Thanks to a pre-dawn layer of dew, the firefighters snuffed it out within minutes, and they might have taken little note.
But for the firefighters of Dallas Fire-Rescue Station 51, this blaze was far from routine — it may have been started by one of their own, police say.
While his colleagues dealt with the fire, off-duty firefighter Michael Sean Taylor was down the road being arrested on a charge of driving while intoxicated.
Dallas police say an officer who encountered the blaze about 3 a.m. spotted Mr. Taylor, 34, tossing some sort of liquid into it.
When Mr. Taylor noticed the officer watching, police say, he got into his black 2000 Ford pickup and drove off.
After stopping the pickup, the officer found a red gasoline can inside and Mr. Taylor at the wheel, smelling of alcohol, police say.
With slurred speech and bloodshot eyes, the firefighter failed a field sobriety test, police say.
Later at the Dallas County Jail, a breath test indicated his blood-alcohol level was 0.139 percent, police say.
The legal limit for driving is 0.08.
Though the officer said he saw Mr. Taylor feeding the fire, police did not arrest him for that.
Fire-Rescue investigators are looking into the allegation.
“We want everyone to understand he’s innocent until proven guilty,” said Fire-Rescue spokesman Joel Lavender.
“At the same time, this situation is serious enough that we felt it necessary to place him on administrative leave.”
Mr. Taylor has been a Dallas firefighter for seven years.
He works at Station 51, about half a mile from the fire along Grady Lane.
Firefighters setting fires isn’t common, but it happens often enough that some fire-rescue agencies have assigned task forces to study the issue.

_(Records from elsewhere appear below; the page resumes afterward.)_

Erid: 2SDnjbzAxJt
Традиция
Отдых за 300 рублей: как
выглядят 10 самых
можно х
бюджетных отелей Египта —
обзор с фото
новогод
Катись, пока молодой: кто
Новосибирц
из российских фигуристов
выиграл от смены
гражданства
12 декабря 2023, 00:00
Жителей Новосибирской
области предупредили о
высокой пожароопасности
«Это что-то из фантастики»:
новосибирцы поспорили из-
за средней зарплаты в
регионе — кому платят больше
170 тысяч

“Slowly, the fire service is shedding light on a situation that occurs rarely but which is nevertheless serious: some firefighters intentionally start fires,” said a 2003 report by the U.S. Fire Administration.

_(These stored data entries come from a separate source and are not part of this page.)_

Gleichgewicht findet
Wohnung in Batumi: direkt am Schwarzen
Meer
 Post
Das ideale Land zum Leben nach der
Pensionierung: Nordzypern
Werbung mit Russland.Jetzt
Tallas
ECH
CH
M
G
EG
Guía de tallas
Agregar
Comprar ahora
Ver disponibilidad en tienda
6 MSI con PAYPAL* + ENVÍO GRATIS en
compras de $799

Among firefighter arsonists, “the number one motive was excitement, especially among young firefighters who were eager to put their training to practical use and to be seen as heroes to fellow firefighters and the community they served,” said the report, citing research by the FBI in the 1990s.
Others feel alienated from their departments, the report said.
Still others express a simple fascination with fire.
Lt. Lavender said he couldn’t recall from his 25 years with the agency another Dallas firefighter being accused of starting a fire.
“As a department, we’re concerned about the image and what we do as firefighters,” he said.
“But as firefighters we’re concerned about, you know, is something hurting our brother?”